At 2:48 p.m., a significant weather advisory was issued by the National Weather Service in Grand Junction for northwestern Archuleta County and nearby parts of Hinsdale and La Plata Counties for half-inch hail and wind over 40 mph.
At 3:02 p.m., a Flash Flood Warning was issued by the National Weather Service in Pueblo for the area around Wolf Creek Pass until 5:00. This warning included numerous creeks and small streams in parts of Mineral and Rio Grande Counties.
The storm for which the Flash Flood Warning was issued was a single-cell storm, and at times had a hail marker on radar to 1.5." The other storm was more linear. Both were moving rather slowly and erratically, but in general to the SE or ESE.
I decided to head up Piedra Rd. around 3:30 to intercept the line, which was moving my general direction and thus seemed the easier of the two storms to intercept. A new, and at first weak. cell was going up ahead (SE) of the line and SW of the Wolf Creek cell - forming on outflow from the line, it looked like. I thought I would poke through this new cell, which was not far NW of where the Piedra pavement ends, in the ranchlands SE of the Piedra River, and get between it and the original line. However, this cell intensified more or less directly over my head:
Soon I was in heavy rain and 1/4 to 1/2-inch hail. Most of the hailstones were pea-sized, but a few half-inch ones mixed in.
A short video of this hailstorm can be seen here:
By this time, the original line of storms to my northwest was fizzling out, although the Wolf Creek storm remained strong and had some CG (cloud-to-ground) lightning. But it looked like the space between the new storm and the original line might be filling in with rain. Eventually, though, I got past the new cell and set up just south of where Piedra Rd. crosses the Piedra River. The Wolf Creek storm cell, or perhaps new convection that formed just west of it, was to my NE and still strong, with the new convection to my SE and intensifying. I set up for lightning and got several flashes as the two storms gradually merged, producing torrential rain and copious hail in the mountains and rain and some hail southward to just N of Pagosa Springs. While the hail I passed through had not been particularly heavy, much heavier amounts fell farther east, especially in the mountains where the ground was partially whitened. In fact, at 4:19 p.m. a second significant weather advisory was issued, mentioning the possibility of 1/2-inch hail and wind over 40 mph in Pagosa Springs. I don't think the hail quite got into Pagosa Springs, but half-inch hail was reported 3 miles north of there at 4:32 p.m. At my location well NW of there near the Piedra River, I got gusty outflow winds of around 30-40 mph. shortly after setting up, apparently from the convection over the mountains to my northeast.

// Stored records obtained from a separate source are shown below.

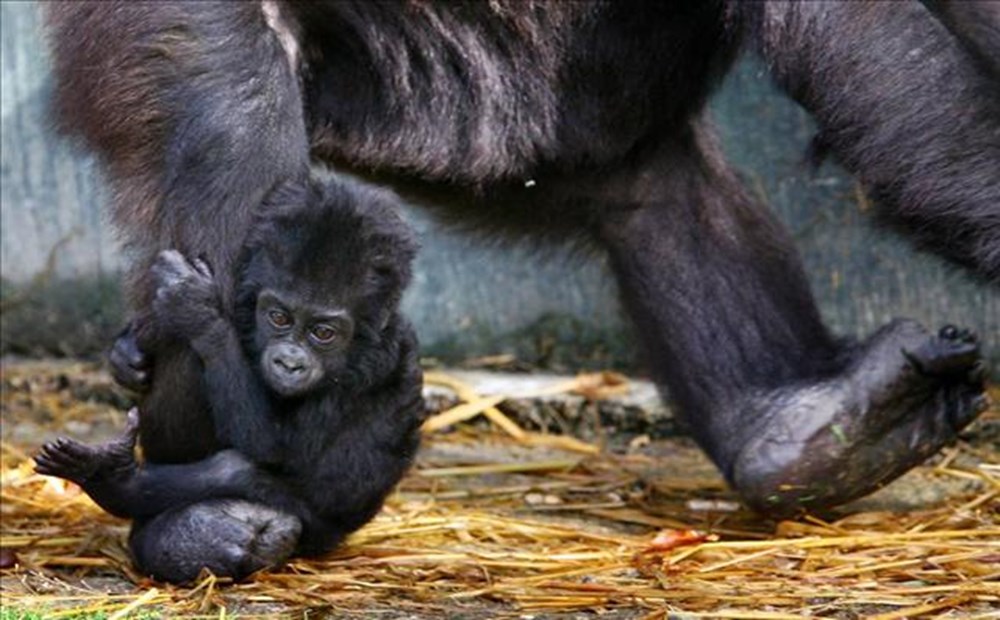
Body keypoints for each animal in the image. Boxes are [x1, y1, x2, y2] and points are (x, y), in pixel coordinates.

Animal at [35, 177, 424, 584]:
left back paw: (112, 479)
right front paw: (126, 356)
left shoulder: (365, 371)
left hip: (320, 531)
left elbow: (268, 443)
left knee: (234, 470)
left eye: (323, 333)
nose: (289, 363)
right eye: (279, 317)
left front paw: (198, 312)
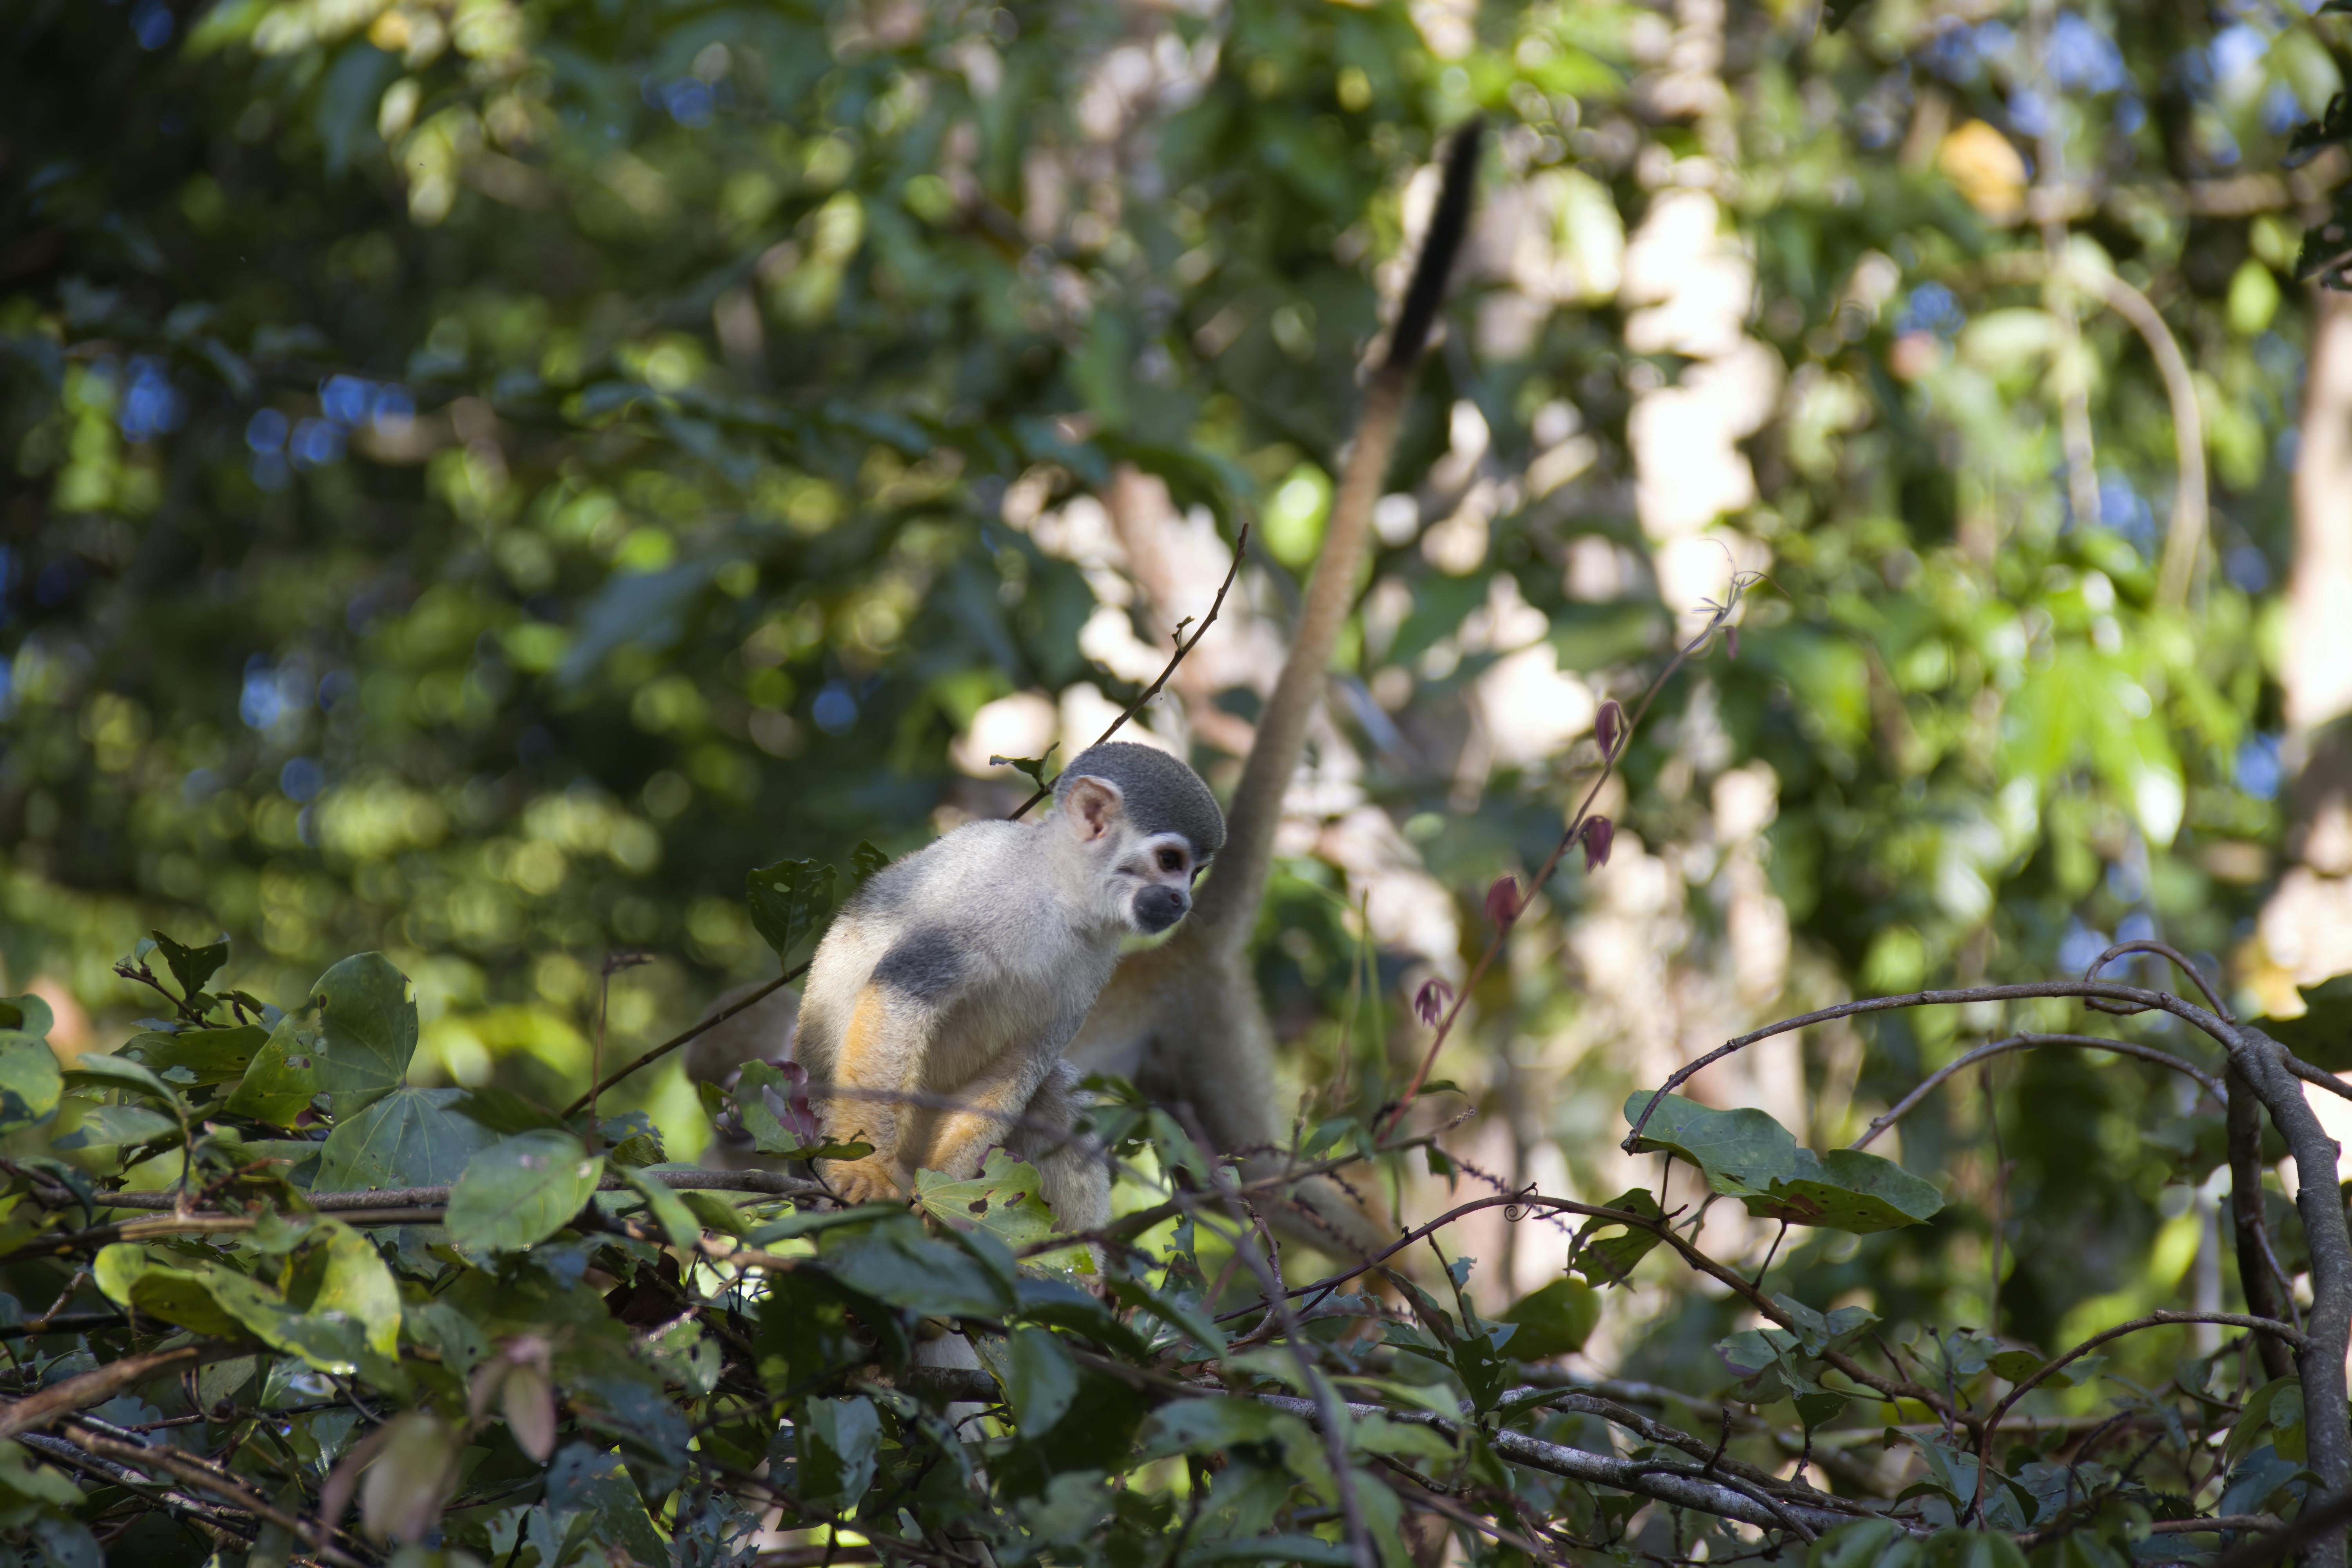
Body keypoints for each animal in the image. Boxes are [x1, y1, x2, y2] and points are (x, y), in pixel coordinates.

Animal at [795, 748, 1232, 1222]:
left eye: (1195, 873)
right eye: (1170, 861)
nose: (1181, 900)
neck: (1059, 894)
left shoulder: (1097, 958)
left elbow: (1022, 1061)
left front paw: (947, 1194)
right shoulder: (983, 899)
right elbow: (898, 998)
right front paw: (867, 1171)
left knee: (1052, 1095)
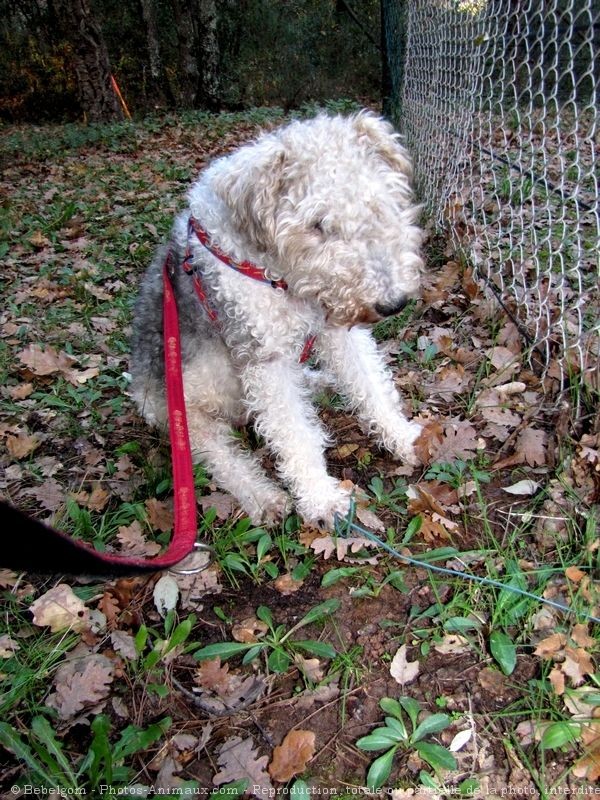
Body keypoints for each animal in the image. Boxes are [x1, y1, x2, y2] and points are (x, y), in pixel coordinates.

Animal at [130, 109, 422, 528]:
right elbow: (294, 433)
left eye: (378, 204)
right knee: (220, 455)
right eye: (317, 224)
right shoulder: (265, 357)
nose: (393, 303)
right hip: (183, 411)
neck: (274, 271)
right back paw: (264, 497)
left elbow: (370, 384)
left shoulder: (336, 328)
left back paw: (320, 382)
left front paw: (404, 436)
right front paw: (322, 499)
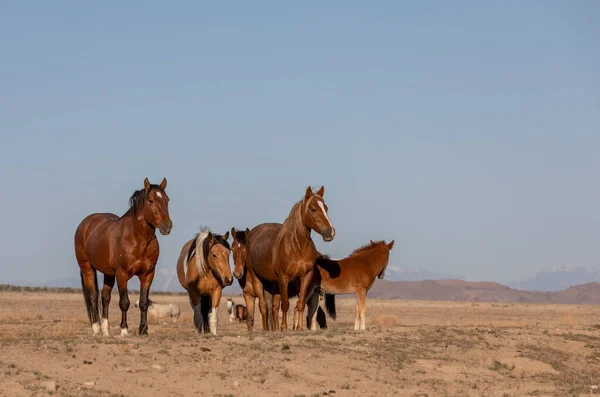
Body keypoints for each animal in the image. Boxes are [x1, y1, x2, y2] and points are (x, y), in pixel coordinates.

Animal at [74, 178, 173, 336]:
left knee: (105, 297)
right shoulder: (122, 274)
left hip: (108, 273)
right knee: (93, 296)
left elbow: (144, 302)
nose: (167, 226)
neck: (137, 239)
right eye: (150, 200)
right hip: (87, 268)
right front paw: (124, 330)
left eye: (167, 200)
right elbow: (124, 302)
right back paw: (96, 328)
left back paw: (106, 330)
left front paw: (143, 329)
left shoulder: (148, 274)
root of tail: (86, 223)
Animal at [245, 186, 338, 332]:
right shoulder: (284, 277)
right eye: (313, 209)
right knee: (263, 305)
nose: (330, 232)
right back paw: (266, 329)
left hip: (274, 283)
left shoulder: (306, 276)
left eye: (326, 208)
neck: (297, 247)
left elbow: (300, 304)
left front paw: (299, 327)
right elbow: (285, 304)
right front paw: (284, 327)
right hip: (257, 278)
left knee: (272, 306)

Here are some of the lightning pictures I got at that location:
A more zoomed/cropped version of the picture immediately above can be seen here.
You can see from these pictures that some of the lightning was striking in the valley just toward me from the mountains, while other bolts were striking up in the mountains. After a while the rain caught up with me at this location, so I headed back toward Pagosa Springs. The cluster of storms seemed to be accellerating somewhat to the southeast now, and from this point on I remained behind the heaviest precipitation, though in light rain much of the time. I stopped at a couple locations a mile or two north of where the pavement ends on Piedra Road, for additional photos, but by now most of the lightning was pretty far away, well off to the southeast. I did manage to catch this bolt as a pickup truck passed me, creating some interesting motion blur along with the lightning:
Not a bad outing for only driving about 15-20 miles from home, including some of the best lightning I have photographed this year.